Textauszug.
Urteil vom 13. Dezember 2002
II. Zivilabteilung

Bundesrichter Bianchi, Präsident,
Bundesrichterin Escher, Bundesrichter Meyer,
Gerichtsschreiber Schett

A.________,
Beschwerdeführer, vertreten durch Rechtsanwältin Claudia Heusi, Bielstrasse
111, Postfach 316, 4503 Solothurn,

gegen

Obergericht des Kantons Solothurn, Zivilkammer,
Amthaus I, Amthausplatz, 4500 Solothurn.

Art. 9 BV, unentgeltliche Rechtspflege, Parteientschädigung,

Staatsrechtliche Beschwerde gegen den Beschluss des Obergerichts des Kantons
Solothurn, Zivilkammer, vom 2. September 2002.

Sachverhalt:

A.
In dem zwischen B.________ (Ehefrau) und C.________ (Ehemann) hängigen
Eheschutzverfahren wies die Amtsgerichtspräsidentin von Olten-Gösgen am 14.
Dezember 2001 das Gesuch um unentgeltliche Rechtspflege ab mit der
Begründung, die Ehegatten würden zusammen über ein ausreichendes Einkommen
verfügen, um das Eheschutzverfahren finanzieren zu können. Dagegen reichte
B.________ (Ehefrau) am 30. Januar 2002 beim Obergericht des Kantons
Solothurn Rekurs ein. Mit Eingabe vom 6. März 2002 beantragte sie, das
Rekursverfahren bis zum Vorliegen einer neuen Eheschutzverfügung zu
sistieren, weil die Amtsgerichtspräsidentin gestützt auf einen neuen
Arbeitsvertrag des Ehemannes vom 28. November 2001 nicht von einem Einkommen
von Fr. 5'100.--, sondern von einem solchen von brutto Fr. 6'000.-- hätte
ausgehen müssen. Mit Verfügung vom 13. Juni 2002 wurde das Revisionsbegehren
gutgeheissen und den Parteien eröffnet, sie würden zu einer erneuten
Sühneverhandlung vorgeladen.

B.
Mit Schreiben vom 13. August 2002 beantragte B.________ (Ehefrau) dem
Obergericht, das Rekursverfahren zufolge Gegenstandslosigkeit von der
Geschäftskontrolle abzuschreiben, die Verfahrenskosten dem Rekursgegner zu
überbinden und der Rekurrentin eine Parteientschädigung in der Höhe von Fr.

Übungsaufgaben.
[1] Übertragen Sie diesen Satz aus dem Textauszug zum Urteil vom 13. Dezember 2002 ins Englische: „Dagegen reichte B.________ (Ehefrau) am 30. Januar 2002 beim Obergericht des Kantons Solothurn Rekurs ein.“
[2] Setzen Sie den Textauszug zum Urteil vom 13. Dezember 2002 dort fort, wo er aufhört.

Datensatz.
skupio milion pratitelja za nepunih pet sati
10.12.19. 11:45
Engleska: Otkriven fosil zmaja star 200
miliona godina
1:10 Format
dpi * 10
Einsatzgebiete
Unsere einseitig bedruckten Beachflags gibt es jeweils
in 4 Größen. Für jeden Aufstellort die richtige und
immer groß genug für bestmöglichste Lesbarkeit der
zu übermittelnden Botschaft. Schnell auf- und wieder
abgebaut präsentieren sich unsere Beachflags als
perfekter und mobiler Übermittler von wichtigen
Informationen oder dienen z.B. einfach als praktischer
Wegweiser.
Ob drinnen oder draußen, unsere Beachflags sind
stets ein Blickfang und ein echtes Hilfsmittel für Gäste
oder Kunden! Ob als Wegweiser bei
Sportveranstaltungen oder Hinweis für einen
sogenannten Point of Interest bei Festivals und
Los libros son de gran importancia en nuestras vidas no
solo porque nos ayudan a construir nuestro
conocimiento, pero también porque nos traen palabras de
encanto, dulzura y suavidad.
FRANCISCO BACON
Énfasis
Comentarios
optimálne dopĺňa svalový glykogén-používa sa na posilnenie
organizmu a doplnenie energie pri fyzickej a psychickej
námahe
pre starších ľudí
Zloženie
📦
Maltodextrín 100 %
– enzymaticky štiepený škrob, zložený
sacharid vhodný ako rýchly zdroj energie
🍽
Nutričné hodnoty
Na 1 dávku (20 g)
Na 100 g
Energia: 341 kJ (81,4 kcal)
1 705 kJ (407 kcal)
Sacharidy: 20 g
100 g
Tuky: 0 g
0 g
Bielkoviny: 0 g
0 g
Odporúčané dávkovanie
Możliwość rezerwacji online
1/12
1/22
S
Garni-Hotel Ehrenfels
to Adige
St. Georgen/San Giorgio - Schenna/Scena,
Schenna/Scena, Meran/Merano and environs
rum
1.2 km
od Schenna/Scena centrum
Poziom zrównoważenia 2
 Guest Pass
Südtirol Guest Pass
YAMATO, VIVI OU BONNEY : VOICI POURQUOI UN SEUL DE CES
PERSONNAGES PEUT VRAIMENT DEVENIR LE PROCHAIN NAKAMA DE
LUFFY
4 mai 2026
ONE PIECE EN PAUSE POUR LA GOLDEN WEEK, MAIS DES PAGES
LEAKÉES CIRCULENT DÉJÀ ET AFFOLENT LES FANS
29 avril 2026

Lösungen.
[1] Against this, B.________ (wife) filed an appeal with the Higher Court of the Canton of Solothurn on January 30, 2002.

[2]
3'152.05 zu bezahlen. Mit Beschluss vom 2. September 2002 wurde der Rekurs
vom Obergericht als erledigt abgeschrieben und Rechtsanwalt A.________ für
das obergerichtliche Verfahren eine Parteientschädigung von Fr. 1'000.--
(inklusive Auslagen und MwSt) ausgerichtet, zahlbar durch den Staat Solothurn
(Ziff. 3).

C.
A.________ hat gegen den obergerichtlichen Beschluss am 8. Oktober 2002 beim
Bundesgericht staatsrechtliche Beschwerde eingereicht mit dem Antrag, Ziff. 3
des angefochtenen Entscheids vom 2. September 2002 aufzuheben.

D.
Es wurde keine Vernehmlassung eingeholt.

Das Bundesgericht zieht in Erwägung:

1.
Der angefochtene Beschluss des Obergerichts stellt einen letztinstanzlichen
kantonalen Endentscheid dar (Art. 84 Abs. 1, Art. 86 Abs. 1 und Art. 87 OG).
Die strittige Parteientschädigung wurde dem Beschwerdeführer direkt
zugesprochen, womit er durch den angefochtenen Beschluss beschwert ist (Art.
88 OG).

2.
2.1 Das Obergericht führt aus, der Vertreter der Rekurrentin gebe einen
Zeitaufwand von insgesamt 13,5 Stunden für das Rekursverfahren an. Zwar habe
er nicht nur eine Rekursschrift auszuarbeiten, sondern ein
Sistierungsbegehren und schliesslich den Antrag auf Gegenstandslosigkeit
stellen müssen. Eine Instruktion, die Teilnahme an einer Verhandlung oder
dergleichen sei aber nicht notwendig gewesen. So erscheine insbesondere ein
Zeitaufwand von insgesamt 350 Minuten (bzw. gar 510 Minuten = 8,5 Stunden)
für Aktenstudium und Überarbeitung des Rekurses übertrieben. Zudem führe der
Vertreter der Rekurrentin auf seiner Honorarnote Arbeiten und Besprechungen
mit der Klientin auf, die wohl in indirektem Zusammenhang mit dem Rekurs
stünden (Revisionsverfahren), die aber nicht zu seinen Aufgaben im
Rekursverfahren gehörten. Schliesslich sei anzuführen, dass Kanzleiaufwand
unbeachtlich sei. Ein Zeitaufwand von fünf bis sechs Stunden sei deshalb
angemessen. Das Obergericht fährt fort, die Entschädigung sei so zu bemessen,
wie wenn die Rekurrentin im Rekursverfahren obsiegt hätte und ihr ein
unentgeltlicher Rechtsbeistand bewilligt worden wäre. Zur Berechnung der
Entschädigung sei deshalb von einem Stundenansatz von Fr. 170.-- auszugehen
(Kreisschreiben des Obergerichts vom 23. Mai 2001). In diesem Sinne
rechtfertige es sich, dem Vertreter der Rekurrentin pauschal eine
Entschädigung von Fr. 1'000.-- zuzusprechen.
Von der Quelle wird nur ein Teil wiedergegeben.